### Exercise instructions
Copy the listing exactly, images excluded.
• • • •
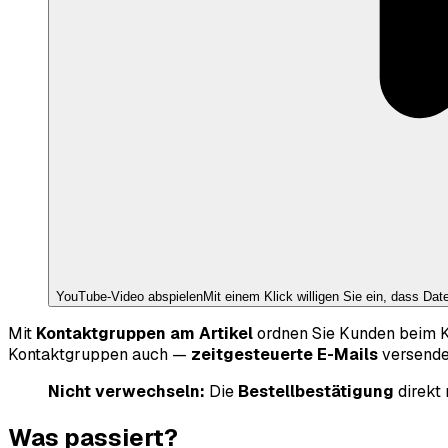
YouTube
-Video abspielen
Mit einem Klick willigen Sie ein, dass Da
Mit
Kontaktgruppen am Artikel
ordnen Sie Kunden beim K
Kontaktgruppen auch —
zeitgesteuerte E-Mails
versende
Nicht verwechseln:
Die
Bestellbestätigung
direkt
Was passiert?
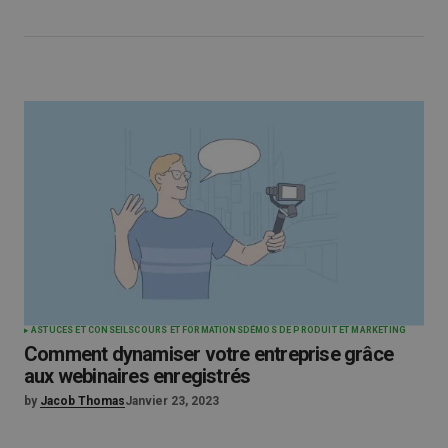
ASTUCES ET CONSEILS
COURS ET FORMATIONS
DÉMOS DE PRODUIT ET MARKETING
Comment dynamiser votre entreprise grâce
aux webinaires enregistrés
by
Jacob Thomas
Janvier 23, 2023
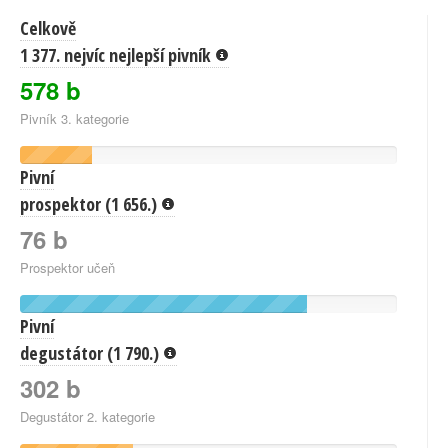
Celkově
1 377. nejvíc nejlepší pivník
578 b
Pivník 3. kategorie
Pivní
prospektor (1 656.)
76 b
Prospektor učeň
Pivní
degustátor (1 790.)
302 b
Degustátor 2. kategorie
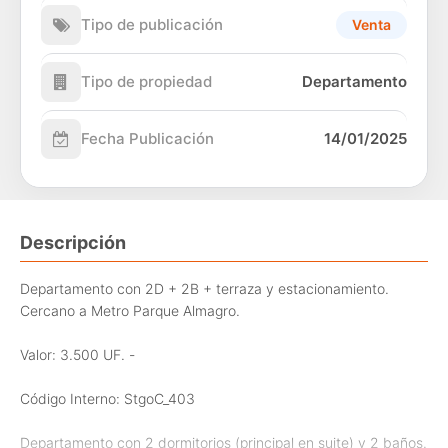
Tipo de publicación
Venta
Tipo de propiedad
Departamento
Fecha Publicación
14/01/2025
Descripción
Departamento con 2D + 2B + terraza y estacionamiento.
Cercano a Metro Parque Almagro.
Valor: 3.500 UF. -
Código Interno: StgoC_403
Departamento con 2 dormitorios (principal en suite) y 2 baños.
• • • •
### Solution to the problem
YouTube
-Video abspielen
Mit einem Klick willigen Sie ein, dass Da
Mit
Kontaktgruppen am Artikel
ordnen Sie Kunden beim K
Kontaktgruppen auch —
zeitgesteuerte E-Mails
versende
Nicht verwechseln:
Die
Bestellbestätigung
direkt
Was passiert?
ASTUCES ET CONSEILS
COURS ET FORMATIONS
DÉMOS DE PRODUIT ET MARKETING
Comment dynamiser votre entreprise grâce
aux webinaires enregistrés
by
Jacob Thomas
Janvier 23, 2023
Celkově
1 377. nejvíc nejlepší pivník
578 b
Pivník 3. kategorie
Pivní
prospektor (1 656.)
76 b
Prospektor učeň
Pivní
degustátor (1 790.)
302 b
Degustátor 2. kategorie
Tipo de publicación
Venta
Tipo de propiedad
Departamento
Fecha Publicación
14/01/2025
Descripción
Departamento con 2D + 2B + terraza y estacionamiento.
Cercano a Metro Parque Almagro.
Valor: 3.500 UF. -
Código Interno: StgoC_403
Departamento con 2 dormitorios (principal en suite) y 2 baños.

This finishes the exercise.